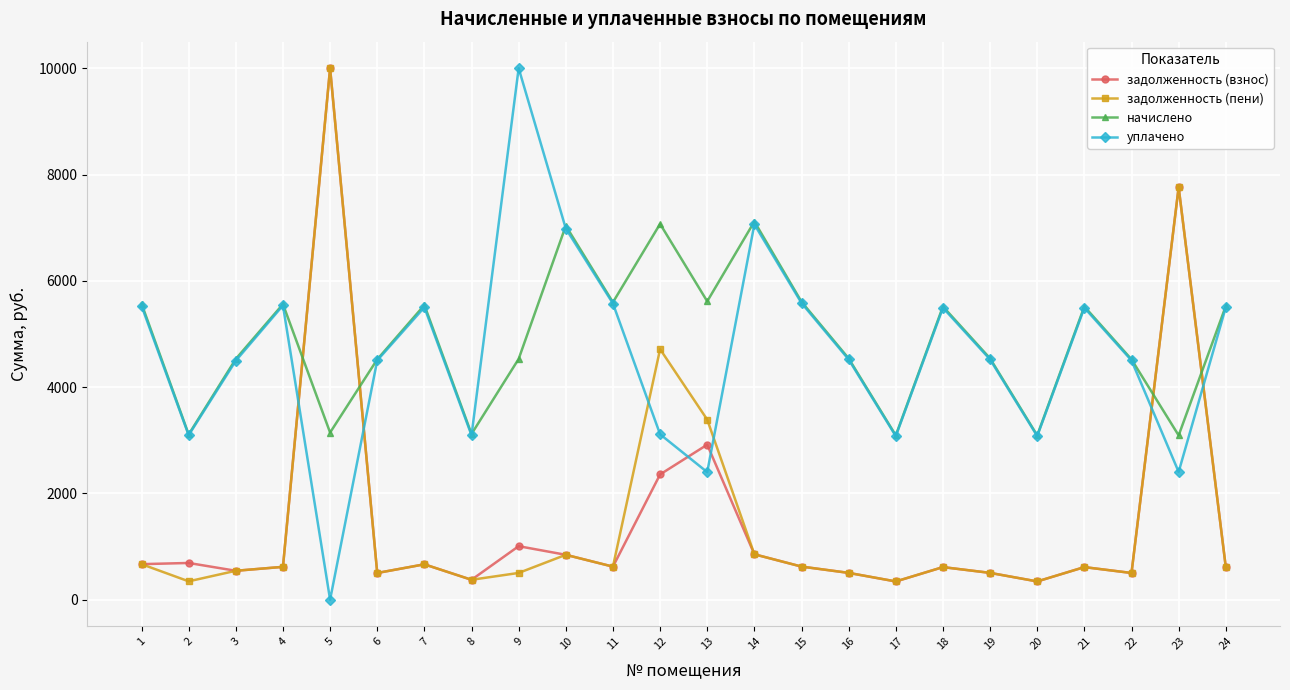

How many times do начислено and задолженность (взнос) cross each other?

4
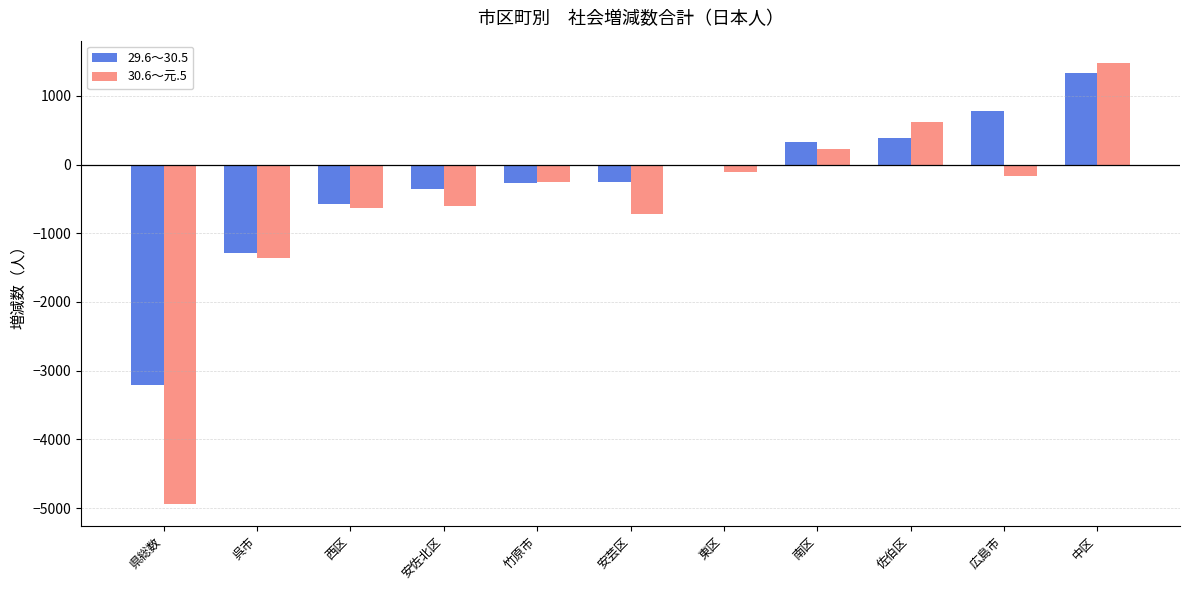

Are the bars grouped side by side (vs. stacked)?

Yes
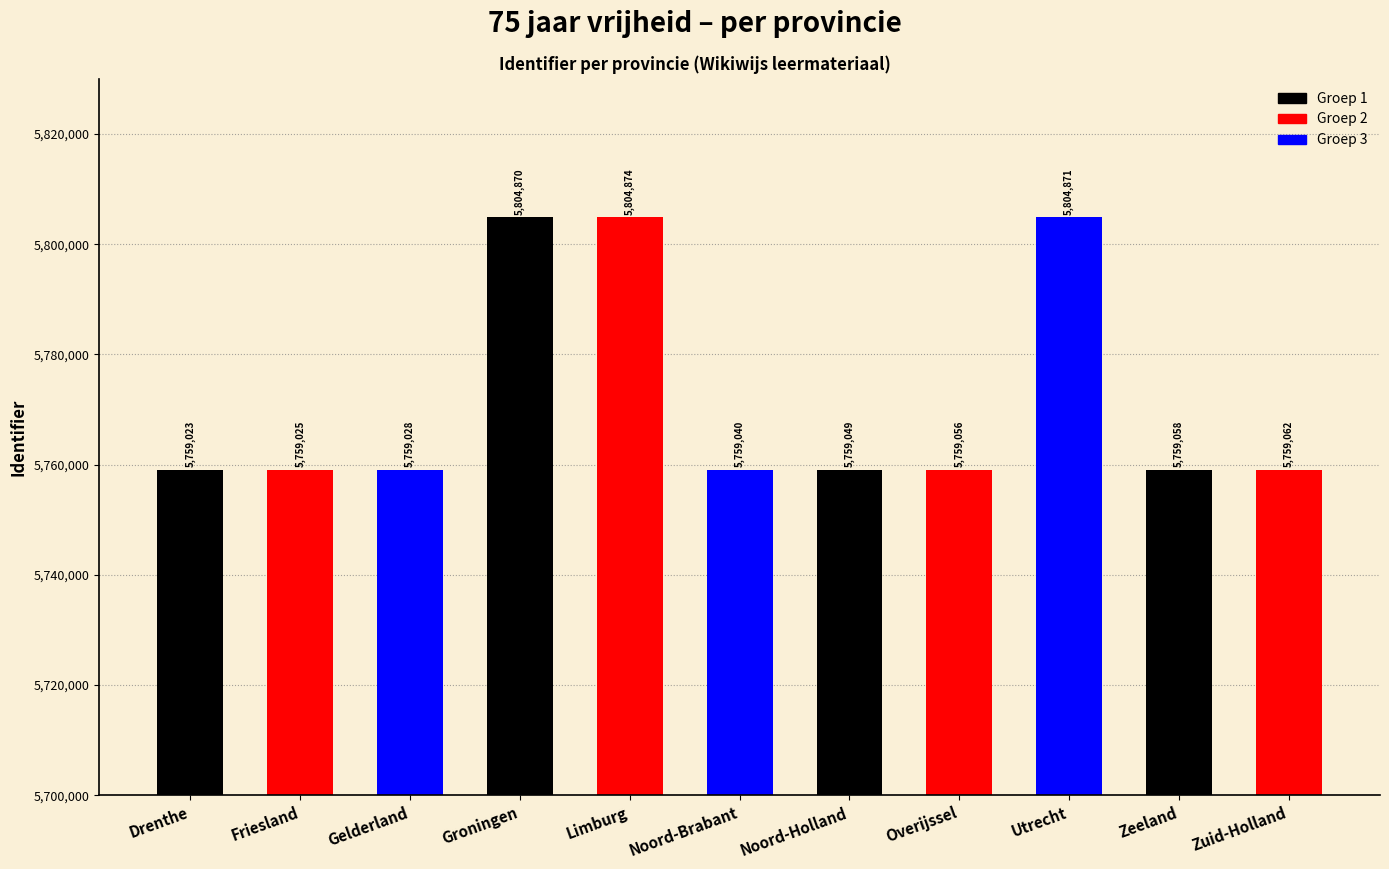

Reading left to right, what are all the values shown in this chart?

Drenthe=5759023	Friesland=5759025	Gelderland=5759028	Groningen=5804870	Limburg=5804874	Noord-Brabant=5759040	Noord-Holland=5759049	Overijssel=5759056	Utrecht=5804871	Zeeland=5759058	Zuid-Holland=5759062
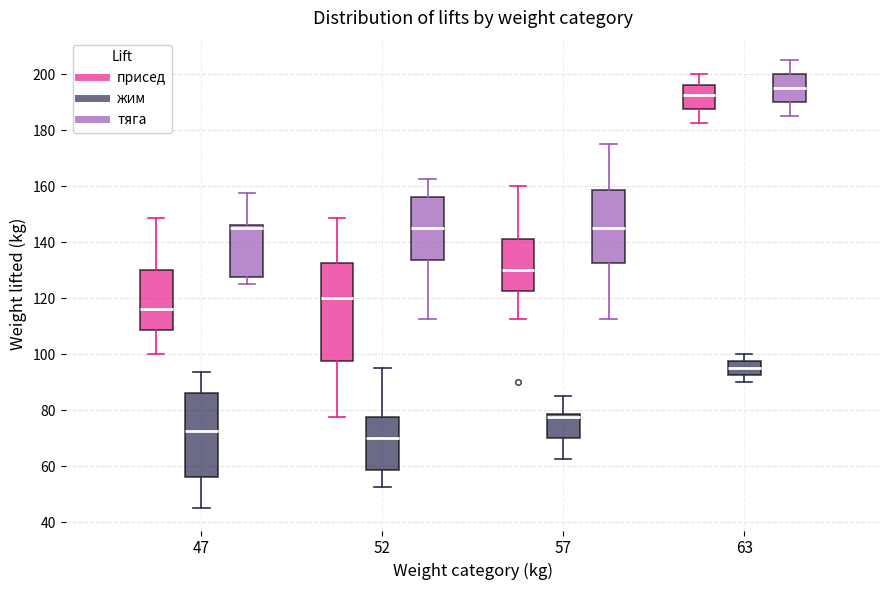

Where does the median line of the box for 47 (присед) sit on the y-axis? The values are not printed on the chart, so give them approximately, as read against the axis.

116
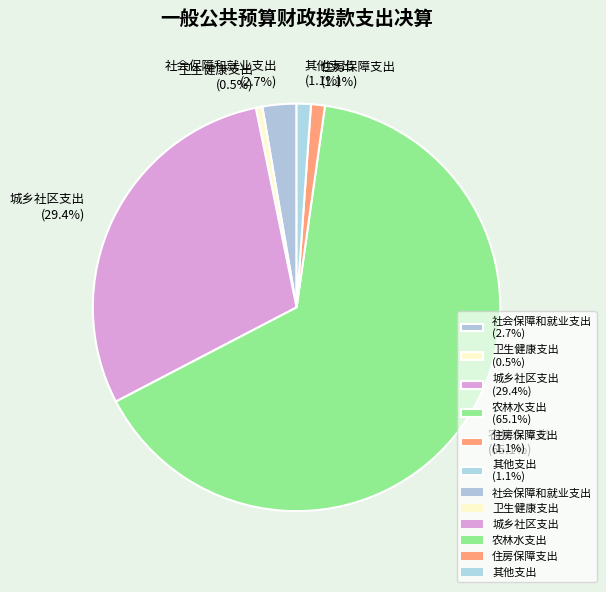

Is there any slice that represents more than half of the pie?

Yes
+ + + + +
# Work request
Reproduce all of the records above, switching every occurrence of "chart" to "graph" and leaving everything else unchanged. Omit the pictures from your answer.

# Response
How many times do начислено and задолженность (взнос) cross each other?

4

Are the bars grouped side by side (vs. stacked)?

Yes

Reading left to right, what are all the values shown in this graph?

Drenthe=5759023	Friesland=5759025	Gelderland=5759028	Groningen=5804870	Limburg=5804874	Noord-Brabant=5759040	Noord-Holland=5759049	Overijssel=5759056	Utrecht=5804871	Zeeland=5759058	Zuid-Holland=5759062

Where does the median line of the box for 47 (присед) sit on the y-axis? The values are not printed on the graph, so give them approximately, as read against the axis.

116

Is there any slice that represents more than half of the pie?

Yes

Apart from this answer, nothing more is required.